RECORD SET Start Marker

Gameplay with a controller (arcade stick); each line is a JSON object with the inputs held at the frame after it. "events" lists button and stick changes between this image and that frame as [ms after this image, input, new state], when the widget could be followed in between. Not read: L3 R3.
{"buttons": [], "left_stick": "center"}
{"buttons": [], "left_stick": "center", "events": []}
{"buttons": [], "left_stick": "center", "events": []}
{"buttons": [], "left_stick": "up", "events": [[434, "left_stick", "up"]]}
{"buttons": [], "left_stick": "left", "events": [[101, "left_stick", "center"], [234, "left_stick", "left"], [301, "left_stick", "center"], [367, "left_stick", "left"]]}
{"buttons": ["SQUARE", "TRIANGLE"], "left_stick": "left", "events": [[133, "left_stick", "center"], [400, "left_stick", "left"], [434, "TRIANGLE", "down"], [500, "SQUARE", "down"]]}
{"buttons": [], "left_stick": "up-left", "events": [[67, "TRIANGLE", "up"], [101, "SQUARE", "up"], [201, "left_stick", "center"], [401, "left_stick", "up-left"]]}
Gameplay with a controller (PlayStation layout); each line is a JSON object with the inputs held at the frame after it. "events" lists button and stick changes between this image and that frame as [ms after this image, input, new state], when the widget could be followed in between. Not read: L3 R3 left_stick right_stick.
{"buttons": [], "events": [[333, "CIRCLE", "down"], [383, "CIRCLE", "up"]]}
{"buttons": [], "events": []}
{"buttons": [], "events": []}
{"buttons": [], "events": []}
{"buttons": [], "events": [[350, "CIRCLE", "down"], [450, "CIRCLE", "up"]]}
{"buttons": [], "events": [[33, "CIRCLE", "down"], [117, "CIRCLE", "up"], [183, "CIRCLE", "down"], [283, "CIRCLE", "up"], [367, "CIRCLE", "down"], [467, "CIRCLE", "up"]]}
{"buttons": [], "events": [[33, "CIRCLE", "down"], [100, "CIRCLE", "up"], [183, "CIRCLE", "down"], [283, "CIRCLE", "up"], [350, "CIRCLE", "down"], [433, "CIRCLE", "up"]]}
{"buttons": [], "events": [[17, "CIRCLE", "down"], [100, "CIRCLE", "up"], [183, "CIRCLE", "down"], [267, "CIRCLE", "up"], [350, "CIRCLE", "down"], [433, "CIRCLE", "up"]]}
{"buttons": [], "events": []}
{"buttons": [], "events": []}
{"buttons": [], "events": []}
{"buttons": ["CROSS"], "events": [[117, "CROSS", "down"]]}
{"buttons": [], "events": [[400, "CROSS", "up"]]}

RECORD SET End Marker

▸ **INSTRUCTIONS TO FOLLOW**
Where a line above holds the string "CROSS", copy that line.

▸ **TASK SOLUTION**
{"buttons": ["CROSS"], "events": [[117, "CROSS", "down"]]}
{"buttons": [], "events": [[400, "CROSS", "up"]]}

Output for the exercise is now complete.